=== EXERCISE DATA ===
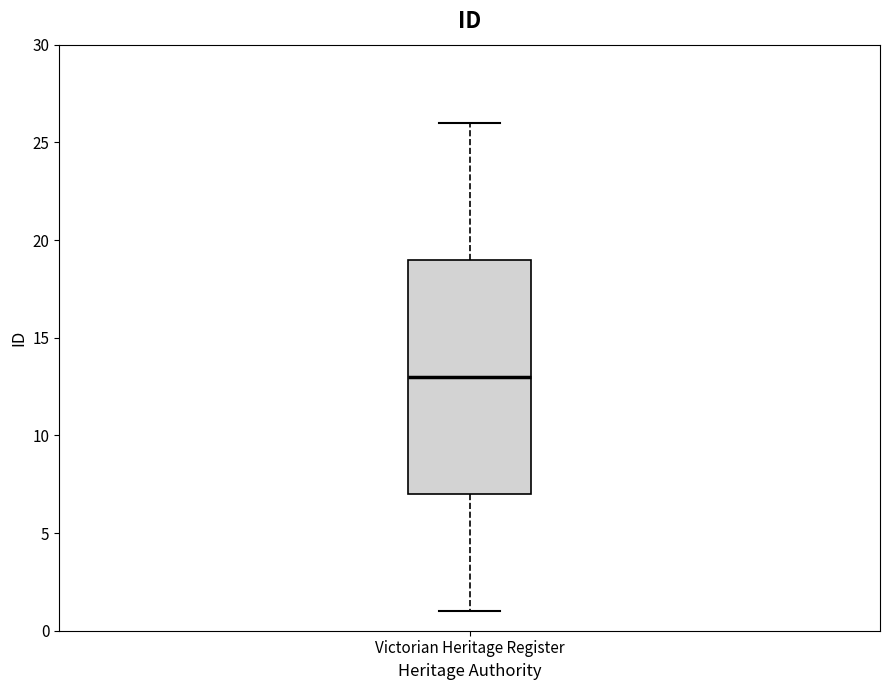

Read this box plot against the y-axis: the position of the median line, the range covered by the box, and the ends of both whiskers. The values are not printed on the chart, so give them approximately, as read against the axis.

median 13, box 7 to 19, whiskers 1 to 26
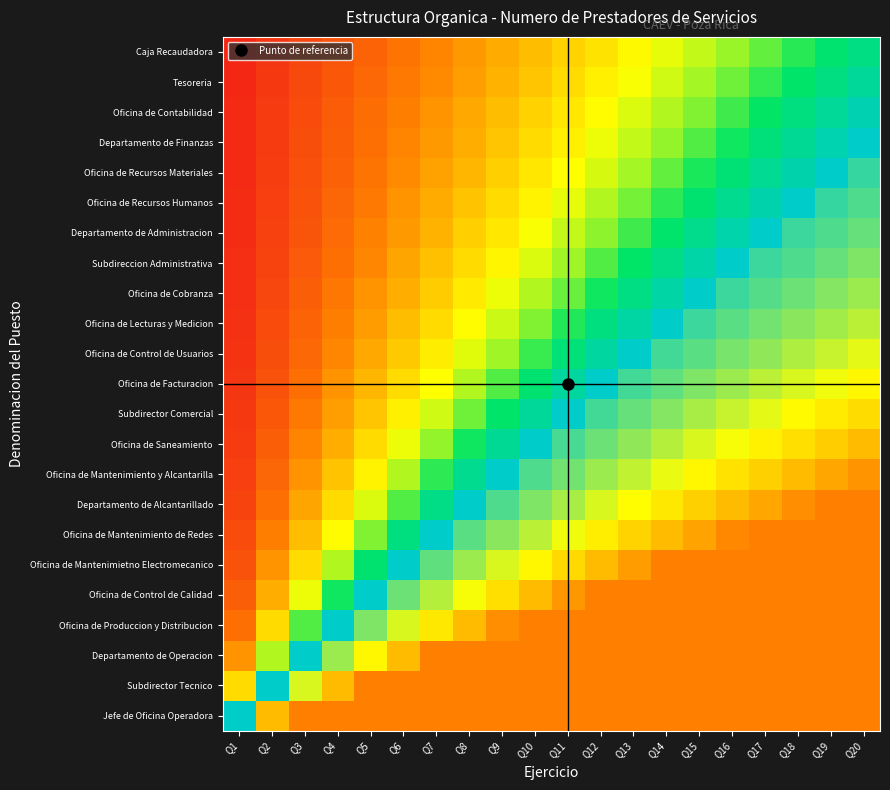

Which series has the largest total across all categories?

Jefe de Oficina Operadora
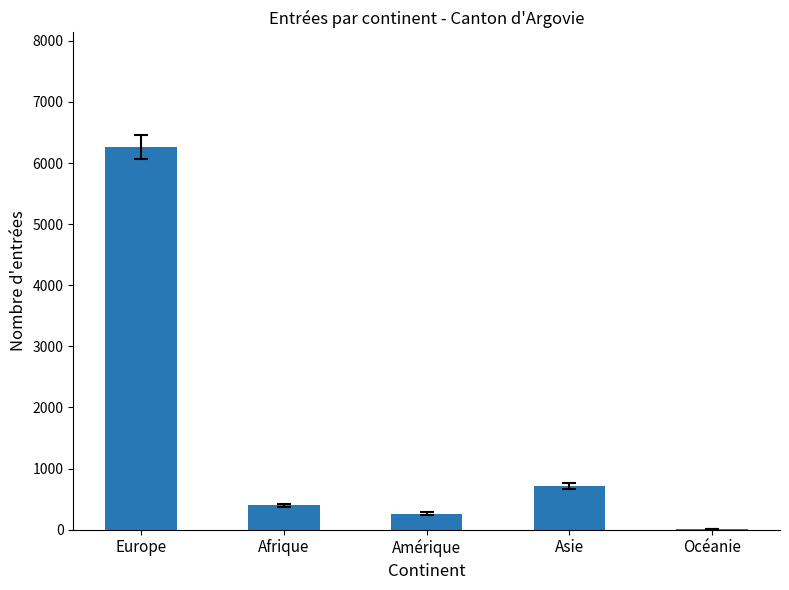

What is the change in value from Amérique to Asie?

+454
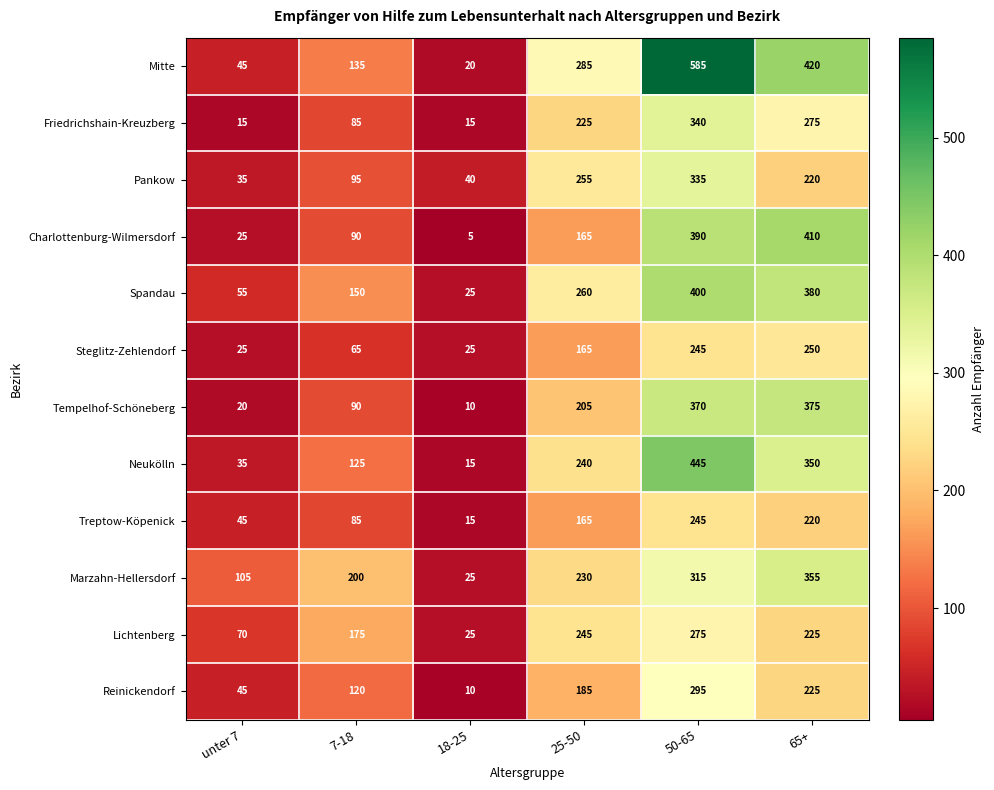

What is the average value of the Lichtenberg series?

169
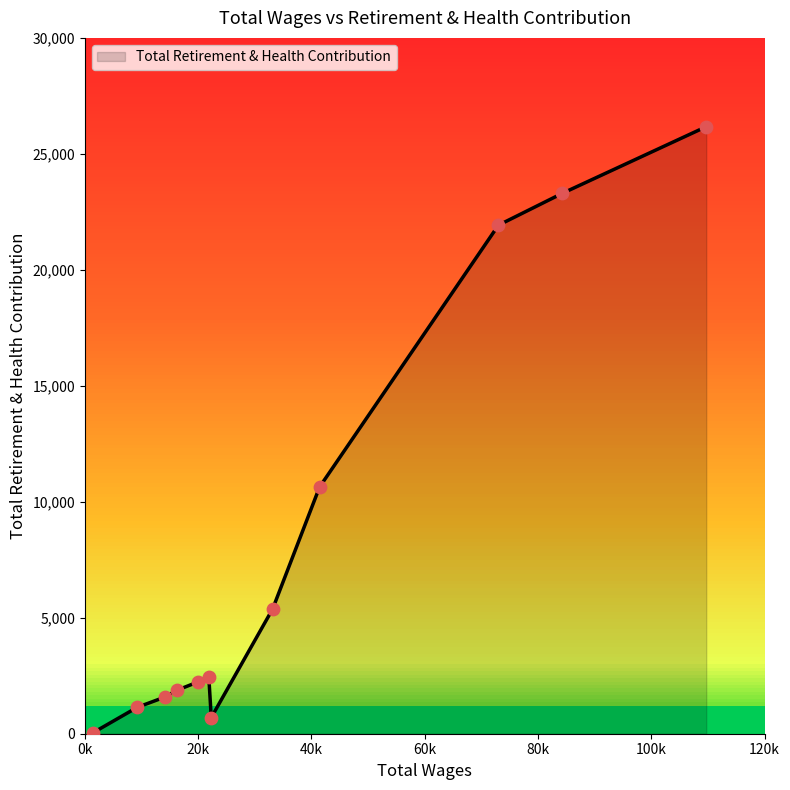

What is the maximum value shown in the chart?

26172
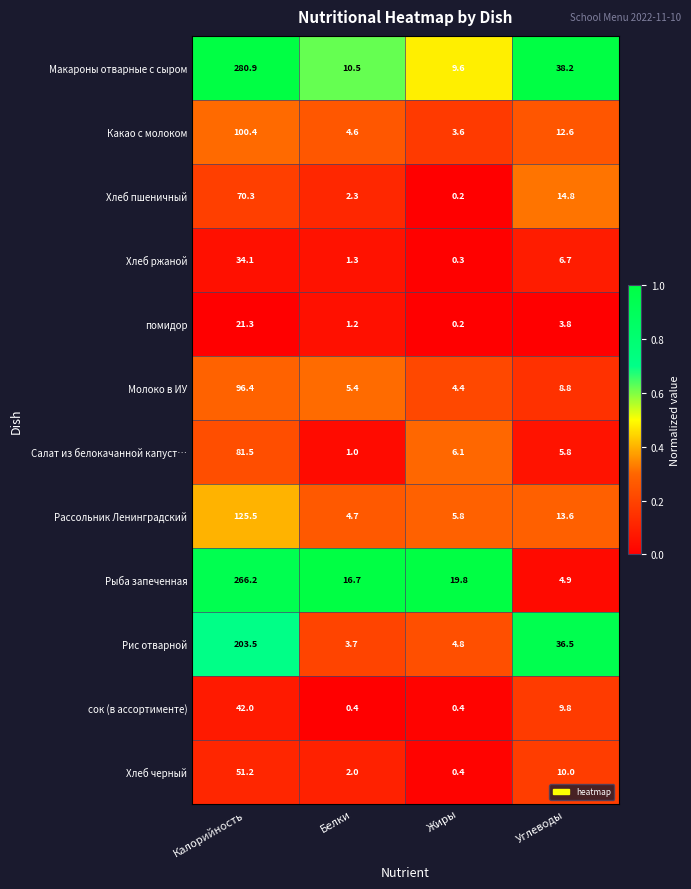

Which series has the largest total across all categories?

Макароны отварные с сыром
===
Set down these data again word for word, without the pictures.

=== YOUR RESPONSE ===
Read this box plot against the y-axis: the position of the median line, the range covered by the box, and the ends of both whiskers. The values are not printed on the chart, so give them approximately, as read against the axis.

median 13, box 7 to 19, whiskers 1 to 26

Which series has the largest total across all categories?

Jefe de Oficina Operadora

What is the change in value from Amérique to Asie?

+454

What is the average value of the Lichtenberg series?

169

What is the maximum value shown in the chart?

26172

Which series has the largest total across all categories?

Макароны отварные с сыром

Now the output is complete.